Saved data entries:
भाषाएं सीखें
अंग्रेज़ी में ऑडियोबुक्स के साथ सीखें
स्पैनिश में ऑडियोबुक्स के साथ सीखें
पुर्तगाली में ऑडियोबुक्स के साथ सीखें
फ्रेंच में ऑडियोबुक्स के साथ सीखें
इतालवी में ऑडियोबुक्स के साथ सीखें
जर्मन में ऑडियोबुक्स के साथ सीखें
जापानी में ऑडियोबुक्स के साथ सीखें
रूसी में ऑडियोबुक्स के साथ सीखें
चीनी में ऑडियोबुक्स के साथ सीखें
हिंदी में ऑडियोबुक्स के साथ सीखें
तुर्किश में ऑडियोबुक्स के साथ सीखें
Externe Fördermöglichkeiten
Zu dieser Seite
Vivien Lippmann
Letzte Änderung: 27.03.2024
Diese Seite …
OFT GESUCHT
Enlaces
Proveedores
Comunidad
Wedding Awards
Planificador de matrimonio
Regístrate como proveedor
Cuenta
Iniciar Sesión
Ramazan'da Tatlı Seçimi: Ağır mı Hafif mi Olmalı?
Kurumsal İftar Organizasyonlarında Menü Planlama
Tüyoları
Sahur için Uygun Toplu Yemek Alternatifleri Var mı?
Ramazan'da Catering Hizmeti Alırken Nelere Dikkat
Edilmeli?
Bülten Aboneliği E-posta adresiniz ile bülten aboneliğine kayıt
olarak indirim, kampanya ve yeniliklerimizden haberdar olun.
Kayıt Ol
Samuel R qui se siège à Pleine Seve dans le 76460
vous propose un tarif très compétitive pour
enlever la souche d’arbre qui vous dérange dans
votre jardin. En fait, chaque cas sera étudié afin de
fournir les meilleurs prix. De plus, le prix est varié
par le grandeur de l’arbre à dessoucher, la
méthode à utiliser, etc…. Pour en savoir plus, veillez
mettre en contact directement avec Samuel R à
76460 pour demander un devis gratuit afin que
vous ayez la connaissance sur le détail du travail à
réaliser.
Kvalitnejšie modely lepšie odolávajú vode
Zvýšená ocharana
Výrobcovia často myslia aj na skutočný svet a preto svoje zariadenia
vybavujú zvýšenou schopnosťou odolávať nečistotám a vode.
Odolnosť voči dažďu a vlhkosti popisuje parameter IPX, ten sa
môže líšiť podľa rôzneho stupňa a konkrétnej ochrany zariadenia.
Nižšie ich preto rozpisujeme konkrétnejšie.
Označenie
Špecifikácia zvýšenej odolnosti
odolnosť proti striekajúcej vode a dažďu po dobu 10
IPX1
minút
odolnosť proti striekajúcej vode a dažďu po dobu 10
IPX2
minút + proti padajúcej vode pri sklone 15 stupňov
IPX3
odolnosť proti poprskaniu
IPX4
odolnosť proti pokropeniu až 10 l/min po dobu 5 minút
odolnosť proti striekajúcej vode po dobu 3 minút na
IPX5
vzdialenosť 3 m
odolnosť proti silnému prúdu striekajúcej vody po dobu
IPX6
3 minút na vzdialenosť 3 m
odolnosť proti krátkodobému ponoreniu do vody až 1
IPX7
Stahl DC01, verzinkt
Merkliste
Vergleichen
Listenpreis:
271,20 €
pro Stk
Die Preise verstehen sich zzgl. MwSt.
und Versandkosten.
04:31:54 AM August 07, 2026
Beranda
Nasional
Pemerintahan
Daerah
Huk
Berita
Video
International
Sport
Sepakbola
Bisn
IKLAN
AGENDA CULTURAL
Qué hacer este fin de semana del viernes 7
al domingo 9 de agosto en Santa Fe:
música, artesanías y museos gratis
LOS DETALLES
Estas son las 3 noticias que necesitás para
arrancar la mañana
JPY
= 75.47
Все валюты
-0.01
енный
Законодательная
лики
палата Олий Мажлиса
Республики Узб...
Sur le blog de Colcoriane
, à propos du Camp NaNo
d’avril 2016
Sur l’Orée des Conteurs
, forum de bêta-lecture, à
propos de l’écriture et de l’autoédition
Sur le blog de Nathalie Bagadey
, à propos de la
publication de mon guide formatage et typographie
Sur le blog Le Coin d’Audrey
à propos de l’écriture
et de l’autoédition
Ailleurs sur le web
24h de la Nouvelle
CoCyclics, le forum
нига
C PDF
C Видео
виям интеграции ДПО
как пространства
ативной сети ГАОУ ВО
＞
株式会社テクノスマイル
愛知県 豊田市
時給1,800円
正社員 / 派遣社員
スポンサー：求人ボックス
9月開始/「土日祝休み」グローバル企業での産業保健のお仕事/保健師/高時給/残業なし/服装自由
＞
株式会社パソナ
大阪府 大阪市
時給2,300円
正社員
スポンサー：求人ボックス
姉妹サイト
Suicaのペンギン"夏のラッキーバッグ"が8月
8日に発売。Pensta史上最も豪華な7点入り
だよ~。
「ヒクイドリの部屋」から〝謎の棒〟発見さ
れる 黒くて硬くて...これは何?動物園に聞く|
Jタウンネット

THE PROBLEM:
Would you please write out the entries again exactly?

REPLY:
भाषाएं सीखें
अंग्रेज़ी में ऑडियोबुक्स के साथ सीखें
स्पैनिश में ऑडियोबुक्स के साथ सीखें
पुर्तगाली में ऑडियोबुक्स के साथ सीखें
फ्रेंच में ऑडियोबुक्स के साथ सीखें
इतालवी में ऑडियोबुक्स के साथ सीखें
जर्मन में ऑडियोबुक्स के साथ सीखें
जापानी में ऑडियोबुक्स के साथ सीखें
रूसी में ऑडियोबुक्स के साथ सीखें
चीनी में ऑडियोबुक्स के साथ सीखें
हिंदी में ऑडियोबुक्स के साथ सीखें
तुर्किश में ऑडियोबुक्स के साथ सीखें
Externe Fördermöglichkeiten
Zu dieser Seite
Vivien Lippmann
Letzte Änderung: 27.03.2024
Diese Seite …
OFT GESUCHT
Enlaces
Proveedores
Comunidad
Wedding Awards
Planificador de matrimonio
Regístrate como proveedor
Cuenta
Iniciar Sesión
Ramazan'da Tatlı Seçimi: Ağır mı Hafif mi Olmalı?
Kurumsal İftar Organizasyonlarında Menü Planlama
Tüyoları
Sahur için Uygun Toplu Yemek Alternatifleri Var mı?
Ramazan'da Catering Hizmeti Alırken Nelere Dikkat
Edilmeli?
Bülten Aboneliği E-posta adresiniz ile bülten aboneliğine kayıt
olarak indirim, kampanya ve yeniliklerimizden haberdar olun.
Kayıt Ol
Samuel R qui se siège à Pleine Seve dans le 76460
vous propose un tarif très compétitive pour
enlever la souche d’arbre qui vous dérange dans
votre jardin. En fait, chaque cas sera étudié afin de
fournir les meilleurs prix. De plus, le prix est varié
par le grandeur de l’arbre à dessoucher, la
méthode à utiliser, etc…. Pour en savoir plus, veillez
mettre en contact directement avec Samuel R à
76460 pour demander un devis gratuit afin que
vous ayez la connaissance sur le détail du travail à
réaliser.
Kvalitnejšie modely lepšie odolávajú vode
Zvýšená ocharana
Výrobcovia často myslia aj na skutočný svet a preto svoje zariadenia
vybavujú zvýšenou schopnosťou odolávať nečistotám a vode.
Odolnosť voči dažďu a vlhkosti popisuje parameter IPX, ten sa
môže líšiť podľa rôzneho stupňa a konkrétnej ochrany zariadenia.
Nižšie ich preto rozpisujeme konkrétnejšie.
Označenie
Špecifikácia zvýšenej odolnosti
odolnosť proti striekajúcej vode a dažďu po dobu 10
IPX1
minút
odolnosť proti striekajúcej vode a dažďu po dobu 10
IPX2
minút + proti padajúcej vode pri sklone 15 stupňov
IPX3
odolnosť proti poprskaniu
IPX4
odolnosť proti pokropeniu až 10 l/min po dobu 5 minút
odolnosť proti striekajúcej vode po dobu 3 minút na
IPX5
vzdialenosť 3 m
odolnosť proti silnému prúdu striekajúcej vody po dobu
IPX6
3 minút na vzdialenosť 3 m
odolnosť proti krátkodobému ponoreniu do vody až 1
IPX7
Stahl DC01, verzinkt
Merkliste
Vergleichen
Listenpreis:
271,20 €
pro Stk
Die Preise verstehen sich zzgl. MwSt.
und Versandkosten.
04:31:54 AM August 07, 2026
Beranda
Nasional
Pemerintahan
Daerah
Huk
Berita
Video
International
Sport
Sepakbola
Bisn
IKLAN
AGENDA CULTURAL
Qué hacer este fin de semana del viernes 7
al domingo 9 de agosto en Santa Fe:
música, artesanías y museos gratis
LOS DETALLES
Estas son las 3 noticias que necesitás para
arrancar la mañana
JPY
= 75.47
Все валюты
-0.01
енный
Законодательная
лики
палата Олий Мажлиса
Республики Узб...
Sur le blog de Colcoriane
, à propos du Camp NaNo
d’avril 2016
Sur l’Orée des Conteurs
, forum de bêta-lecture, à
propos de l’écriture et de l’autoédition
Sur le blog de Nathalie Bagadey
, à propos de la
publication de mon guide formatage et typographie
Sur le blog Le Coin d’Audrey
à propos de l’écriture
et de l’autoédition
Ailleurs sur le web
24h de la Nouvelle
CoCyclics, le forum
нига
C PDF
C Видео
виям интеграции ДПО
как пространства
ативной сети ГАОУ ВО
＞
株式会社テクノスマイル
愛知県 豊田市
時給1,800円
正社員 / 派遣社員
スポンサー：求人ボックス
9月開始/「土日祝休み」グローバル企業での産業保健のお仕事/保健師/高時給/残業なし/服装自由
＞
株式会社パソナ
大阪府 大阪市
時給2,300円
正社員
スポンサー：求人ボックス
姉妹サイト
Suicaのペンギン"夏のラッキーバッグ"が8月
8日に発売。Pensta史上最も豪華な7点入り
だよ~。
「ヒクイドリの部屋」から〝謎の棒〟発見さ
れる 黒くて硬くて...これは何?動物園に聞く|
Jタウンネット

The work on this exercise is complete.